ST. GEORGE, Utah (ABC4 News) – Health experts in Southern Utah are holding public meetings for those who lived downwind of nuclear tests in Nevada during the 1950s and 1960s, as the program that helped to compensate “downwinders” is coming to an end.
An estimated 60,000 people who lived in Southern Utah during the tests are at a much higher risk of cancer.
Born and raised on a small farm in Cedar City, St. George downwinder Claudia Peterson says she was living a seemingly charmed life with her family while being unaware that fresh foods they ate and ponds they swam in were contaminated.
Over the years, Peterson said she watched nuclear fallout slowly kill friends and family around her.
“My father died. A couples years later my sister died, then a month later my daughter died,” Peterson said. “I loved and adored my father, but when my daughter was diagnosed with cancer, it was just the last thing on earth I’d ever dreamed would happen.”
Around 100 nuclear bombs were tested in Nevada between 1951 and 1958 and July of 1962, dispersing radioactive materials over Southern Utah. Nineteen cancers are linked to nuclear fallout.
“In our clinic, I would say the most common ones we’ve seen are breast, thyroid, leukemia, and lymphoma,” said Becky Barlow, the project director of the Radiation Exposure Screening Clinic at Dixie Regional Medical Center.
Downwinders can receive $50,000 in federal compensation for nuclear test radiation exposure, but the act is due to expire in July 2022. Staff at Dixie Regional Medical Center want anyone eligible to apply before the law sunsets.
Many downwinders say they’re working to extend the deadline of the act, as they’re passing the gene mutations from generation to generation.

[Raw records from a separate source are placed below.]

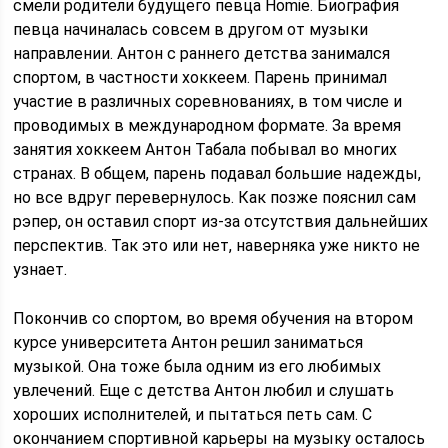
смели родители будущего певца Homie. Биография
певца начиналась совсем в другом от музыки
направлении. Антон с раннего детства занимался
спортом, в частности хоккеем. Парень принимал
участие в различных соревнованиях, в том числе и
проводимых в международном формате. За время
занятия хоккеем Антон Табала побывал во многих
странах. В общем, парень подавал большие надежды,
но все вдруг перевернулось. Как позже пояснил сам
рэпер, он оставил спорт из-за отсутствия дальнейших
перспектив. Так это или нет, наверняка уже никто не
узнает.
Покончив со спортом, во время обучения на втором
курсе университета Антон решил заниматься
музыкой. Она тоже была одним из его любимых
увлечений. Еще с детства Антон любил и слушать
хороших исполнителей, и пытаться петь сам. С
окончанием спортивной карьеры на музыку осталось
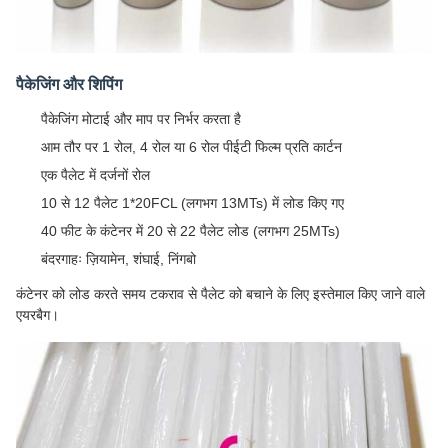
पैकेजिंग और शिपिंग
पैकेजिंग मोटाई और माप पर निर्भर करता है
आम तौर पर 1 रोल, 4 रोल या 6 रोल पीईटी फिल्म प्रति कार्टन
एक पैलेट में दर्जनों रोल
10 से 12 पैलेट 1*20FCL (लगभग 13MTs) में लोड किए गए
40 फीट के कंटेनर में 20 से 22 पैलेट लोड (लगभग 25MTs)
बंदरगाहः ज़ियामेन, शंघाई, निंगबो
कंटेनर को लोड करते समय टकराव से पैलेट को बचाने के लिए इस्तेमाल किए जाने वाले
एयरबैग।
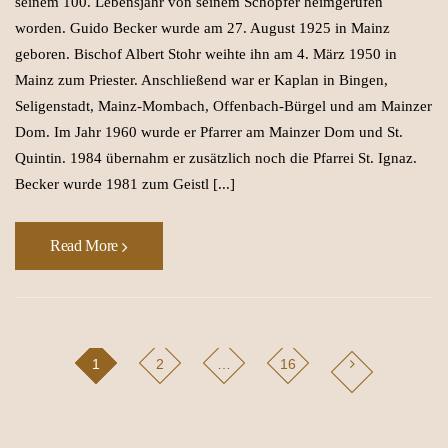
seinem 100. Lebensjahr von seinem Schöpfer heimgerufen
worden. Guido Becker wurde am 27. August 1925 in Mainz
geboren. Bischof Albert Stohr weihte ihn am 4. März 1950 in
Mainz zum Priester. Anschließend war er Kaplan in Bingen,
Seligenstadt, Mainz-Mombach, Offenbach-Bürgel und am Mainzer
Dom. Im Jahr 1960 wurde er Pfarrer am Mainzer Dom und St.
Quintin. 1984 übernahm er zusätzlich noch die Pfarrei St. Ignaz.
Becker wurde 1981 zum Geistl [...]
Read More
1
2
…
16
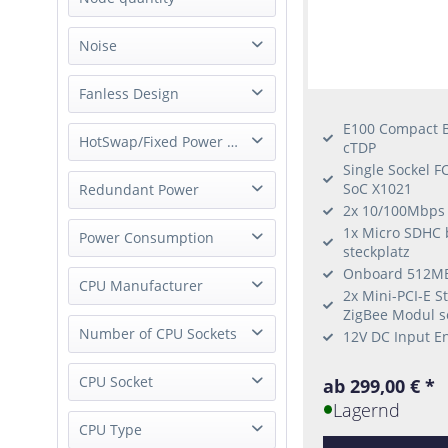
Single Board Computer
1 Node
Noise
whisper quiet
Fanless Design
E100 Compact B
fanless
HotSwap/Fixed Power Supply
cTDP
Single Sockel F
Fixed Power Supply
SoC X1021
Redundant Power
2x 10/100Mbps 
External Power Supply
1x Micro SDHC b
Single Power
Power Consumption
steckplatz
Onboard 512M
Low-Power
CPU Manufacturer
2x Mini-PCI-E S
ZigBee Modul s
Intel
Number of CPU Sockets
12V DC Input E
1 Socket
CPU Socket
ab 299,00 € *
Lagernd
Socket FCBGA1356
CPU Type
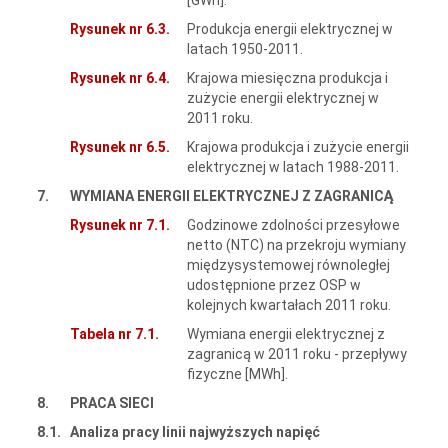
Rysunek nr 6.3.
Produkcja energii elektrycznej w
latach 1950-2011.
Rysunek nr 6.4.
Krajowa miesięczna produkcja i
zużycie energii elektrycznej w
2011 roku.
Rysunek nr 6.5.
Krajowa produkcja i zużycie energii
elektrycznej w latach 1988-2011.
7.
WYMIANA ENERGII ELEKTRYCZNEJ Z ZAGRANICĄ
Rysunek nr 7.1.
Godzinowe zdolności przesyłowe
netto (NTC) na przekroju wymiany
międzysystemowej równoległej
udostępnione przez OSP w
kolejnych kwartałach 2011 roku.
Tabela nr 7.1.
Wymiana energii elektrycznej z
zagranicą w 2011 roku - przepływy
fizyczne [MWh].
8.
PRACA SIECI
8.1.
Analiza pracy linii najwyższych napięć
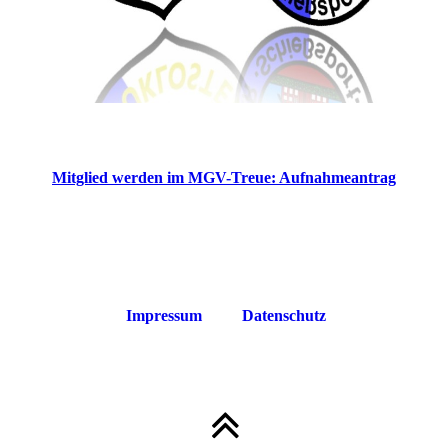
Mitglied werden im MGV-Treue: Aufnahmeantrag
Impressum
Datenschutz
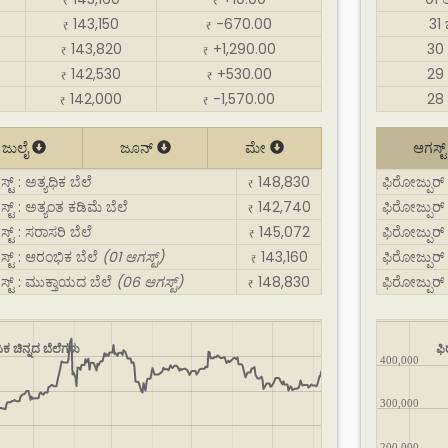
₹
₹
143,150
-670.00
31
₹
₹
143,820
+1,290.00
30 
₹
₹
142,530
+530.00
29 
₹
₹
142,000
-1,570.00
28 
₹
₹
ಜುಲೈ
ಜೂನ್
ಮೇ
ಆಗಸ್ಟ
ಟ್ : ಅತ್ಯಧಿಕ ಬೆಲೆ
148,830
ಫಿರೋಜ್ಪುರ್ ಬ
₹
್ಟ್ : ಅತ್ಯಂತ ಕಡಿಮೆ ಬೆಲೆ
142,740
ಫಿರೋಜ್ಪುರ್ 
₹
ಟ್ : ಸರಾಸರಿ ಬೆಲೆ
145,072
ಫಿರೋಜ್ಪುರ್ ಬ
₹
್ಟ್ : ಆರಂಭಿಕ ಬೆಲೆ
(01 ಆಗಸ್ಟ್)
143,160
ಫಿರೋಜ್ಪುರ್ 
₹
ಸ್ಟ್ : ಮುಕ್ತಾಯದ ಬೆಲೆ
(06 ಆಗಸ್ಟ್)
148,830
ಫಿರೋಜ್ಪುರ್ 
₹
ಕ ಚಿನ್ನದ ಬೆಲೆಗಳು
ಫಿ
400,000
300,000
200,000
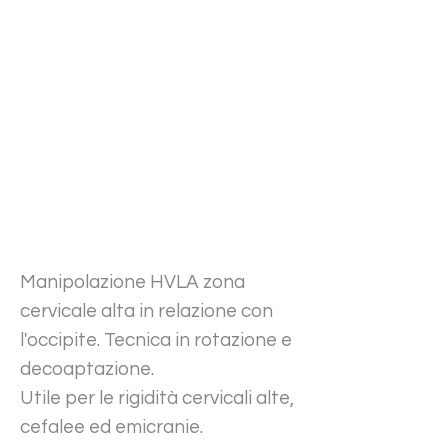
Manipolazione HVLA zona
cervicale alta in relazione con
l'occipite. Tecnica in rotazione e
decoaptazione.
Utile per le rigidità cervicali alte,
cefalee ed emicranie.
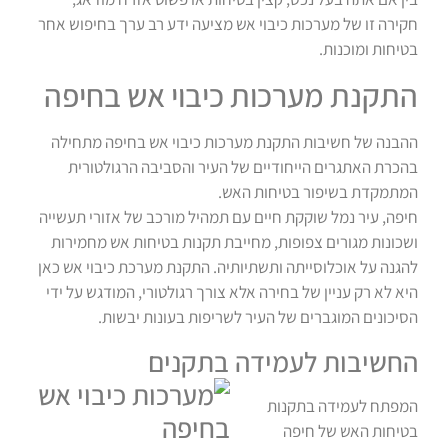
חקירה זו של מערכות כיבוי אש מציעה ידע רב ערך בחיפוש אחר
בטיחות ומוכנות.
התקנת מערכות כיבוי אש בחיפה
ההבנה של חשיבות התקנת מערכות כיבוי אש בחיפה מתחילה
בהכרת האתגרים הייחודיים של העיר והסביבה הרגולטורית
המתמקדת בשיפור בטיחות האש.
חיפה, עיר נמל שוקקת חיים עם תמהיל מורכב של אזורי תעשייה
ושכונות מגורים צפופות, מחייבת תקנות בטיחות אש מחמירות
להגנה על אוכלוסייתה ותשתיותיה. התקנת מערכת כיבוי אש כאן
היא לא רק עניין של בחירה אלא צורך רגולטורי, המודגש על ידי
הסיכונים המוגברים של העיר לשריפות בעונות יבשות.
החשיבות לעמידה בתקנים
המפתח לעמידה בתקנות
בטיחות האש של חיפה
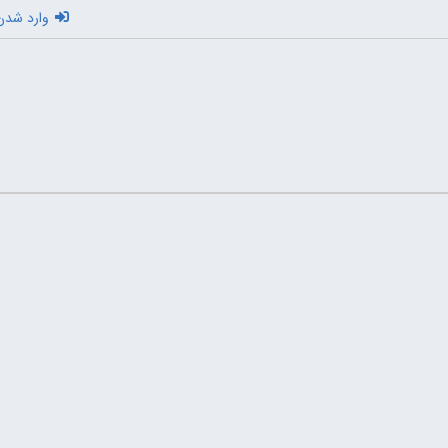
وارد شدن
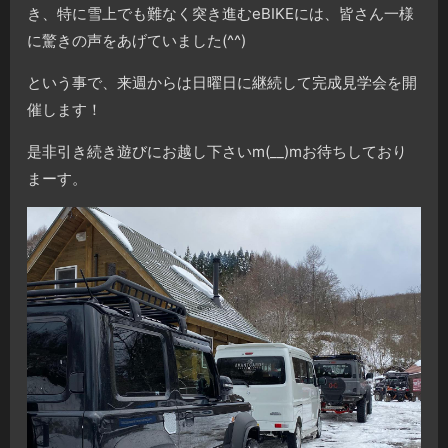
き、特に雪上でも難なく突き進むeBIKEには、皆さん一様
に驚きの声をあげていました(^^)
という事で、来週からは日曜日に継続して完成見学会を開
催します！
是非引き続き遊びにお越し下さいm(__)mお待ちしており
まーす。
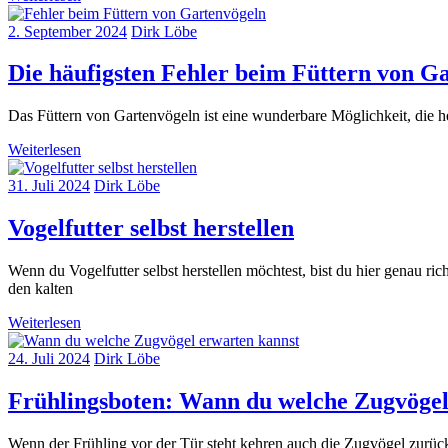
2. September 2024
Dirk Löbe
Die häufigsten Fehler beim Füttern von G
Das Füttern von Gartenvögeln ist eine wunderbare Möglichkeit, die he
Weiterlesen
31. Juli 2024
Dirk Löbe
Vogelfutter selbst herstellen
Wenn du Vogelfutter selbst herstellen möchtest, bist du hier genau ric
den kalten
Weiterlesen
24. Juli 2024
Dirk Löbe
Frühlingsboten: Wann du welche Zugvögel
Wenn der Frühling vor der Tür steht kehren auch die Zugvögel zurück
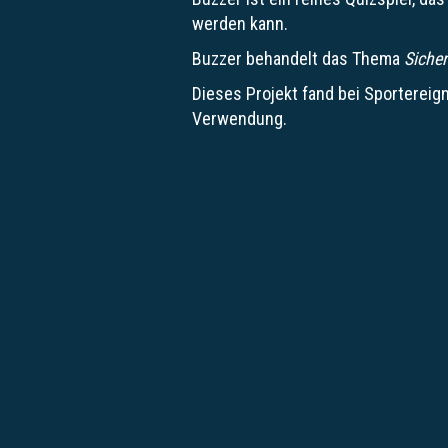
werden kann.
Buzzer behandelt das Thema
Sicher
Dieses Projekt fand bei Sportereig
Verwendung.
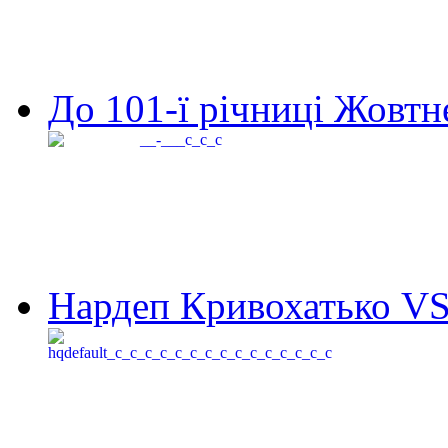
До 101-ї річниці Жовтне
Нардеп Кривохатько VS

“I don’t know how they’re gonna say they’re not gonna do that when they’ve contaminated the people in the communities,” Peterson said. “So the fight is back on.”
The first meeting is at 6:30 p.m. on Wednesday night at the Intermountain Cancer Center in St. George located at 600 S. Medical Center Drive, Building 7. Another meeting is scheduled for May 15 at 6:30 p.m. in Enterprise at 375 S. 200 East.
Staff at Dixie Regional Medical Center are encouraging the public to speak to legislators to help extend the act.